Comme précisé au départ, ce voyage est une combinaison de belles découvertes mais comporte quelques désenchantements comme le dur constat de pollution en mer Méditerranée. Malheureusement, ce sont TOUTES les côtes méditerranéennes qui sont touchées. Nous accomplissons des gestes responsables au quotidien de sorte à ne pas aggraver cette situation. Nous choisissons des produits qui n’agressent pas l’environnement marin, nous sommes très économes en eau, et la brise diesel est utilisée en dernier recours car nous avons le temps (il est de bon ton de le préciser !). Nous croyons aux initiatives individuelles même si elles ne représentent qu’une goutte d’eau dans la Méditerranée…Ben C’est déjà ça !
Prochain épisode : Une semaine de mouillage à Syracuse et l’arrivée sur les îles Ioniennes !

SYRACUSE : POINT DE DÉPART POUR LA GRÈCE

Voici la suite des navigations de « Sauvage » et de son équipage en mer Méditerranée. Cet épisode qui raconte nos premiers pas en Grèce, dans les îles Ioniennes, parlera de ces rencontres faites en mer et sur le continent grec qui nous auront marquées, et de moment clef à travers une vidéo…
Nous ne sommes pas venus à Syracuse pour ses eaux cristallines mais pour retrouver cette ville pleine de vie et de charme et c’est d’ici que commence notre « vrai » voyage. En effet, nous allons découvrir une nouvelle partie de la Méditerranée et le mouillage dans la baie de Syracuse représente pour nous le sas d’attente pour notre départ vers la Grèce. Dans l’attente d’une fenêtre météo favorable, nous imaginons une arrivée digne de l’Odyssée d’Ulysse : Corfou, dans les îles Ioniennes !
À Syracuse, nous rencontrons Caroline et Nico, un jeune couple franco-italien qui voyage sur « Ysé », un voilier en aluminium de 11,50 mètres. Ils ont appareillé de Bretagne en octobre 2016 et ont passé l’hiver à Malte. Pendant deux mois, nous naviguerons ensemble jusqu’à leur retour en Italie.
Mais le début s’annonce mal ! Alors que nous profitons d’une fenêtre idéale pour pointer l’étrave vers la Grèce, Ysé rencontre un problème de moteur et doit s’arrêter d’urgence dans un port en Calabre, au sud de l’Italie. Nous convenons de continuer notre route vers la Grèce car le vent vient du sud et ne nous permet pas de rester au mouillage dans cette partie de l’Italie. Après 62 heures de navigation (dont 14 au moteur), nous touchons notre première île grecque : le sud de Lefkas ! Tant pis pour notre arrivée sur Corfou, la météo en a décidé autrement ! Ysé et son équipage arriveront 4 jours après.

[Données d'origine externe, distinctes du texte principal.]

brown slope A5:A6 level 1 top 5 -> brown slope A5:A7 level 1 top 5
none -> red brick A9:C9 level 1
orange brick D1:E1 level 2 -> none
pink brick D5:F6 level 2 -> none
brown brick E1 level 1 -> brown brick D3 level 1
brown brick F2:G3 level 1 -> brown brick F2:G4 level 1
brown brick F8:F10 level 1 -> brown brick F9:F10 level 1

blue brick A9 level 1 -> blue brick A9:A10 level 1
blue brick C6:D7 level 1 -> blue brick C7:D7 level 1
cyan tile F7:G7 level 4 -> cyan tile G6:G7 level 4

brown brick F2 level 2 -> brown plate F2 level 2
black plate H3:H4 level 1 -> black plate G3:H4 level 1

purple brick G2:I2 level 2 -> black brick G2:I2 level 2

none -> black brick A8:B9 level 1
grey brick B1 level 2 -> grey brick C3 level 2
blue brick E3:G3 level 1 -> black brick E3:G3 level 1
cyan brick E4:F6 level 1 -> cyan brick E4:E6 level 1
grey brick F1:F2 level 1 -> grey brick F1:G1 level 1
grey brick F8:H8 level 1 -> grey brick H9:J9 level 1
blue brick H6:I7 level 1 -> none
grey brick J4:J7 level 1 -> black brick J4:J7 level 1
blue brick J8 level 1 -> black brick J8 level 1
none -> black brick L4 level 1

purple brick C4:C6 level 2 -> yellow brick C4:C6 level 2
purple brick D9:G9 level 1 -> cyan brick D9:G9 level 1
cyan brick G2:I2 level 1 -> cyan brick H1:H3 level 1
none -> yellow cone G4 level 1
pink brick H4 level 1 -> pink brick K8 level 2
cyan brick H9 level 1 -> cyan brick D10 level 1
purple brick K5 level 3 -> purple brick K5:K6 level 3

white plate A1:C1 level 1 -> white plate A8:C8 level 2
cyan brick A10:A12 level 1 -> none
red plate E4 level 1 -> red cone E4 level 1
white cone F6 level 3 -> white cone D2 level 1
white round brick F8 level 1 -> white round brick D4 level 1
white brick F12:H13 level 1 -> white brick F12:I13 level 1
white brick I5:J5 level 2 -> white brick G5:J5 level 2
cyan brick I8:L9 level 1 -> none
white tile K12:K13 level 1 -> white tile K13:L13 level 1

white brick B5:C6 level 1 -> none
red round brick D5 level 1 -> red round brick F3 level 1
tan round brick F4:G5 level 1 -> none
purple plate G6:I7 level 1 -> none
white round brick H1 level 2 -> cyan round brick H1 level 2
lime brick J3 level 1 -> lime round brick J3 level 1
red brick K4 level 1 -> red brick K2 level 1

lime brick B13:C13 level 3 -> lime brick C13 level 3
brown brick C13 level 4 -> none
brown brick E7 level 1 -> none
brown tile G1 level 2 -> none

LES ÎLES IONIENNES : SES PAYSAGES, SES HABITANTS, SES EFFETS DE SITES, ET NOS RENCONTRES…

Ce qui a rendu ces deux mois de navigation magiques, c’est assurément la combinaison de la beauté du paysage des îles Ioniennes, première approche avec la population grecque et notre rencontre avec l’équipage du voilier « Ysé ». Nous n’avions, jusqu’à présent, connu aucune expérience de navigation avec un autre voilier. Toutefois, nous constatons aujourd’hui, que cette entente partagée pendant ces deux mois avec nos amis est rare, et pour plusieurs raisons. Tout d’abord parce que nous sommes du même âge et qu’il est plus « normal » de croiser sur l’eau des retraités ou en général des gens plus âgés. Caroline et Nico vivent aussi sur leur bateau et nous pouvons partager ensemble nos questions, nos doutes, et nos joies ! De plus nous découvrons tous les quatre la Grèce pour la première fois.
Nous avons le même rythme de croisière, et de par nos personnalités différentes, chaque personne apporte quelque chose d’enrichissant. Il n’y a pas de « meneur ou de chef », qui décide où aller, quand partir, combien de temps rester etc…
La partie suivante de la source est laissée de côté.